Toilet Neo Bike – japoński sposób na ekologiczny napęd z ludzkich odchodów

To nie miało prawa się wydarzyć, a jednak..

W skrócie
  • Motocykl napędzany ludzkimi odchodami to nie żart - tak wygląda japoński Toalet Neo Bike
  • Prawie 300 km zasięgu na jednym tankowaniu, ale ciekawe jakie jest spalanie?
  • Od produkcji toalet, aż do motocykla z kibelkiem zamiast kanapy. Nietypowy pomysł firmy TOTO

Japończycy od wielu lat przyzwyczaili nas już do swojej dosyć oryginalnej formy tuningu, ale także prezentowania na rynku najdziwniejszych produktów, samochodów czy motocykli. W Kraju Kwitnącej Wiśni nie ma ogólne przyjętych ram, a każdy inżynier czy garażowy twórca może stworzyć co mu się tylko zamarzy. Słyszeliście kiedyś o motocyklu-toalecie?

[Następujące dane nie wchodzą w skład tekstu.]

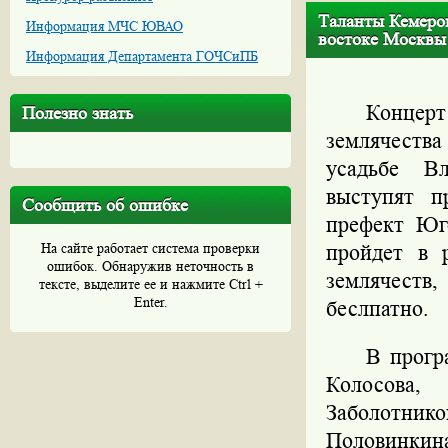
Таланты Кемеров
Информация МЧС ЮВАО
востоке Москвы
Информация Департамента ГОЧСиПБ
Концер
Полезно знать
землячества
усадьбе Вл
выступят п
Сообщить об ошибке
префект Юг
На сайте работает система проверки
пройдет в 
ошибок. Обнаружив неточность в
землячест
тексте, выделите ее и нажмите Ctrl +
Enter.
беслпатно.
В прогр
Колосова,
Заболотник
Половинкин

W pewnym stopniu jestem w stanie zrozumieć sam zamysł inżynierów, którzy po prostu próbowali najprawdopodobniej rozreklamować swoją firmę, co finalnie im się udało. Japoński producent TOTO dotychczas zajmował się produkcją ceramiki sanitarnej, jednakże mam wrażenie, że kilka różnych propozycji rzuconych podczas piątkowego wieczornego spotkania na dobre stworzyło zalążek do zbudowania czegoś, czego jeszcze świat nie widział. Z jednej strony wykorzystanie wszechobecnych pod ręką komponentów jest jak najbardziej słusznym wyborem, jednakże po jakie licho pojawił tam się jeszcze motocykl?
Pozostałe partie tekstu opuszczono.